List of tasks:
1. Answer these three questions from the forum thread on substrings:
(a) What output does mojo666 give for substring("abcdefg", 2, 4)?
(b) What output does the poster say substring("abcdefg", 2, 4) should give?
(c) What does rev("cdefg") return in the poster's worked steps?
2. Please list every distinct string value that appears inside quotation marks in the forum thread on substrings.
3. Carry on the forum thread on substrings from its final line.

Selected extract:

Posted 28 October 2013 - 06:29 PM

mojo666, on 28 October 2013 - 05:22 PM, said:

Are you sure your math just isn't off a bit? Use the example substring("abcdefg", 2, 4) -> "cde". The length is 7, so 7-4 leaves 3. What happens when you trim the last 3 letters off?

If it is actually modifying the length, you could adjust it so it takes off everything past j first and then trim off everything before i.

substring("abcdefg", 2, 4) should give me "cd" as the definition.
I want to try my algorithm once more, so:
w = "abcdefg"
To find: substring(w, 2, 4)
Desrired: "cd"
This is what i am going to use to see if correct: rev(substring(rev(substring(w,i)), j))

Lets work on the inside:
substring(w,i) --> substring("abcdefg",2)--> "cdefg"

Now put that into rev()method:
rev("cdefg")--> "gfedc"

Data extract:
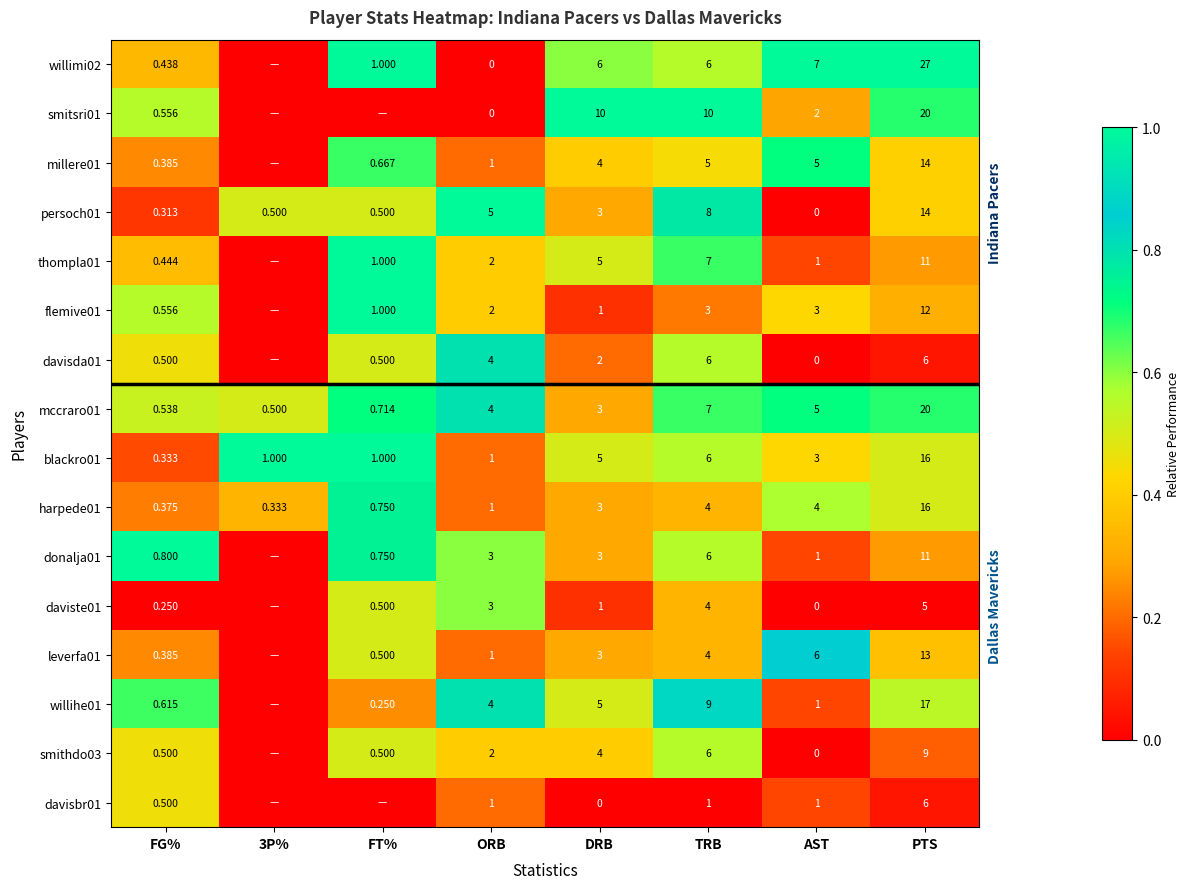

At which label does blackro01 reach its minimum?

FG%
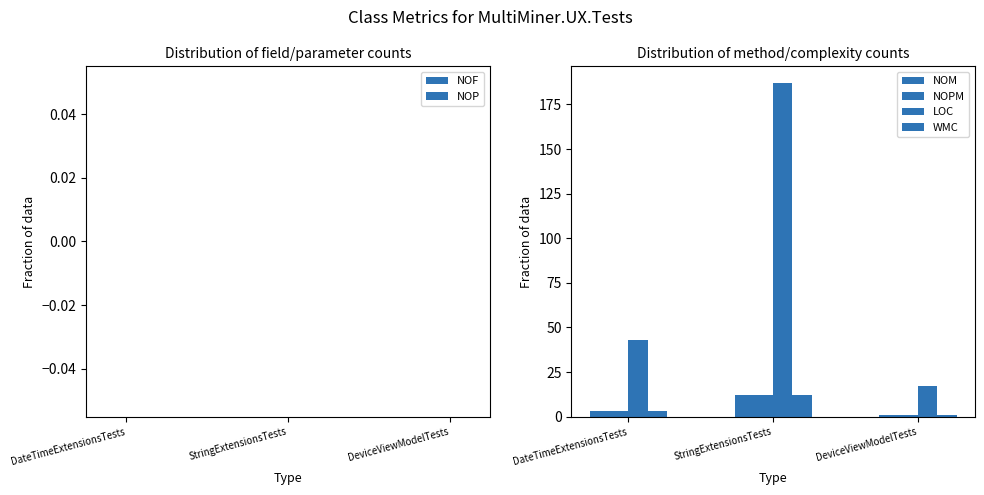

How many data points does each series have?

3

Answers per task:
1.
(a) "cde"
(b) "cd"
(c) "gfedc"

2. "abcdefg", "cde", "cd", "cdefg", "gfedc"

3.
----Here I would have to make sure the original length of the w is stored into a variable----
----int actualJ = w.lentgh - j;

Now running another substring(w, actualJ)
substring(w, 3)-->"dc"

Now run the last rev() method:
rev("dc")--> "cd"
-------------------------------------------------------
This method seems to work only if I store the original length in the method. (then tweaking j as length(w)-j)
Wrong?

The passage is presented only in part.